Hey, thanks for your help. I appreciate the detailed response.

I did try this solution, but it didn’t work for me. In the process of trying it, though, I learned how to set up a samba share, which I prefer over the virtual box share and good to know.

However I get the same issue: WiredTiger errors # 17, 22, -31804. For error # 22, it says directory-sync: fdatasync: Invalid Argument.

I found a solution that works for me, though:

  • I installed the VM directly on the external hard drive
  • The configuration file and relevant bit of the vagrant file are shown below
  • I added a shared folder where the mongod.conf is stored; it would not be deleted with the VM
  • All I have to do is create a shared folder to store backups of the database

I tested; it runs fine!

While this is not the ideal solution, I can still keep my MongoDB data in the external hard drive, since that’s where the VM is installed. Plus, I should be able to access it from the host computer via Robo 3T or Mongo Compass.

No problem @Thiago_18528! Yes, it’s pretty lengthy! What exactly happened when you tried it, where did it fail?

The SAMBA share was the SMB share I was referring to in #3 of my findings. Did you try it on all three storage options? Or you only want WiredTiger?

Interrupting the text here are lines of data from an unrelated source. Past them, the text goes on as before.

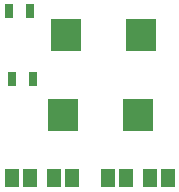
<source format=gbr>
G04 EAGLE Gerber RS-274X export*
G75*
%MOMM*%
%FSLAX34Y34*%
%LPD*%
%INSolderpaste Top*%
%IPPOS*%
%AMOC8*
5,1,8,0,0,1.08239X$1,22.5*%
G01*
%ADD10R,2.550000X2.700000*%
%ADD11R,0.800000X1.200000*%
%ADD12R,1.168400X1.600200*%


D10*
X253950Y177800D03*
X190550Y177800D03*
D11*
X165210Y208280D03*
X147210Y208280D03*
D10*
X193090Y245110D03*
X256490Y245110D03*
D11*
X162670Y265430D03*
X144670Y265430D03*
D12*
X147320Y124460D03*
X162560Y124460D03*
X264160Y124460D03*
X279400Y124460D03*
X228600Y124460D03*
X243840Y124460D03*
X182880Y124460D03*
X198120Y124460D03*
M02*

</source>
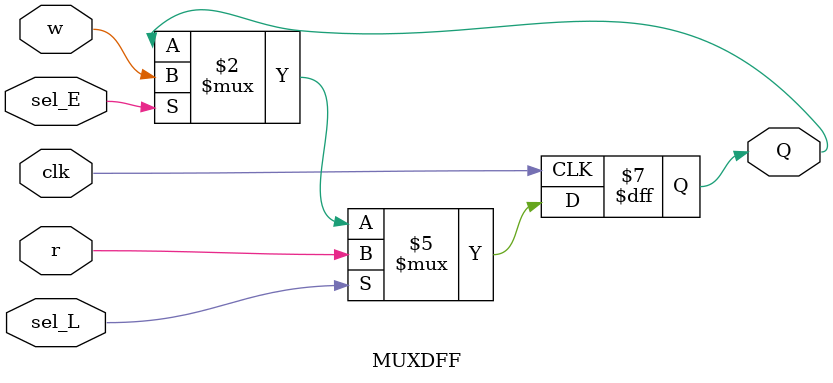
<source format=v>
module top_module (
    input [3:0] SW,
    input [3:0] KEY,
    output [3:0] LEDR
); //

    genvar i;
    generate
        for(i=0;i<4;i++)begin: gen_dff//Always name the generate_for loop to declare the name space of instances;
        //for example, this will generate four instances:   gen_dff[0].dff
                                                        //  gen_dff[1].dff
                                                        //  gen_dff[2].dff
                                                        //  gen_dff[3].dff
        //So that there won't be four module instances with the same name.
        // 4-bit shift register with parallel load and enable control.
            MUXDFF  dff(
                .clk(KEY[0]), 
                .sel_E(KEY[1]), 
                .sel_L(KEY[2]), 
                .w((i==3)?KEY[3]:LEDR[i+1]), 
                .r(SW[i]), 
                .Q(LEDR[i])
            );
        end
    endgenerate
    
endmodule

module MUXDFF (
    input   clk,
    input   sel_E,
    input   sel_L,
    input   w,
    input   r,
    output  reg Q
    );

    always@(posedge clk)
    begin

       if(sel_L)        Q<=r;
       else if(sel_E)   Q<=w;

    end

endmodule

</source>
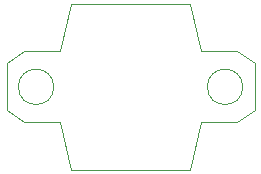
<source format=gbr>
G04 #@! TF.GenerationSoftware,KiCad,Pcbnew,7.0.1-0*
G04 #@! TF.CreationDate,2023-09-27T15:06:50-04:00*
G04 #@! TF.ProjectId,mechanical_speedo,6d656368-616e-4696-9361-6c5f73706565,rev?*
G04 #@! TF.SameCoordinates,Original*
G04 #@! TF.FileFunction,Profile,NP*
%FSLAX46Y46*%
G04 Gerber Fmt 4.6, Leading zero omitted, Abs format (unit mm)*
G04 Created by KiCad (PCBNEW 7.0.1-0) date 2023-09-27 15:06:50*
%MOMM*%
%LPD*%
G01*
G04 APERTURE LIST*
G04 #@! TA.AperFunction,Profile*
%ADD10C,0.050000*%
G04 #@! TD*
G04 APERTURE END LIST*
D10*
X6000000Y3000000D02*
X9000000Y3000000D01*
X10500000Y2000000D01*
X10500000Y-2000000D01*
X9000000Y-3000000D01*
X6000000Y-3000000D01*
X5000000Y-7000000D01*
X-5000000Y-7000000D01*
X-6000000Y-3000000D01*
X-9000000Y-3000000D01*
X-10500000Y-2000000D01*
X-10500000Y2000000D01*
X-9000000Y3000000D01*
X-6000000Y3000000D01*
X-5000000Y7000000D01*
X5000000Y7000000D01*
X6000000Y3000000D01*
X-6500000Y0D02*
G75*
G03*
X-6500000Y0I-1500000J0D01*
G01*
X9500000Y0D02*
G75*
G03*
X9500000Y0I-1500000J0D01*
G01*
M02*

</source>
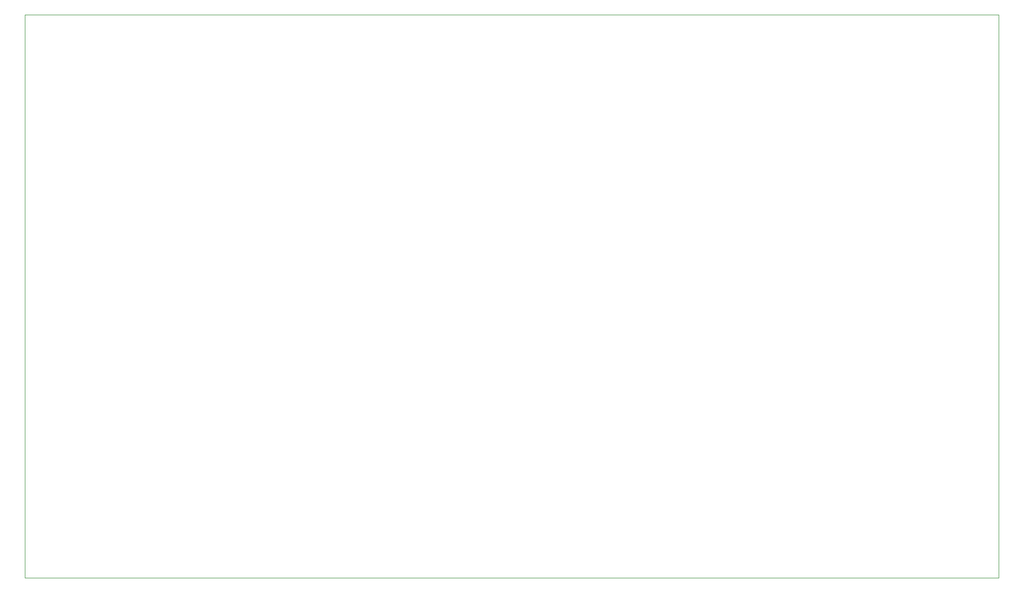
<source format=gbr>
%TF.GenerationSoftware,KiCad,Pcbnew,(6.0.2)*%
%TF.CreationDate,2022-07-12T14:07:49-04:00*%
%TF.ProjectId,RDL_revD6,52444c5f-7265-4764-9436-2e6b69636164,Rev D6*%
%TF.SameCoordinates,Original*%
%TF.FileFunction,Profile,NP*%
%FSLAX46Y46*%
G04 Gerber Fmt 4.6, Leading zero omitted, Abs format (unit mm)*
G04 Created by KiCad (PCBNEW (6.0.2)) date 2022-07-12 14:07:49*
%MOMM*%
%LPD*%
G01*
G04 APERTURE LIST*
%TA.AperFunction,Profile*%
%ADD10C,0.100000*%
%TD*%
G04 APERTURE END LIST*
D10*
X68580000Y-43180000D02*
X231140000Y-43180000D01*
X231140000Y-43180000D02*
X231140000Y-137160000D01*
X231140000Y-137160000D02*
X68580000Y-137160000D01*
X68580000Y-137160000D02*
X68580000Y-43180000D01*
M02*

</source>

I did actually think about installing the VM directly on the external drive but I didn’t think that was what you wanted. But it sounds like you’re happy with this. :+1:

I also tried out another alternative which works but I didn’t post the steps:

  1. Create a folder on your external drive
  2. Create a VirtualBox VMDK storage on your external drive. It can be set to a fixed or dynamic sized storage. You can do this via VirtualBox machine settings.
  3. Login to the guest > create a partition > format it as XFS, Ext2/3/4 > mount it
    Basically, you’re mounting that folder on your external drive as a virtual disk and all of this can be automated.

With this setup, all storage options work with XFS, Ext2/3/4. But the interesting part is, WiredTiger now works with an NTFS fileformat if I startup mongod as root. I think I’ll get the same result with the USB, I’ll test it out at some point and update my post.

PS: I’ve just renamed your post to make it more relevant for the benefit of others

As promised, I’ve just updated the original post to reflect my findings on this :arrow_up:. The code and steps remain unchanged.

I’ve automated this process too so let me know if you’d like the steps and code. Your external drive would look like the screenshot below and all your data will be stored inside the VMDK file. This virtual disk can be set to a fixed or dynamic size:
image
… and since it’s VMDK, it’s portable to VMWare and a host of others.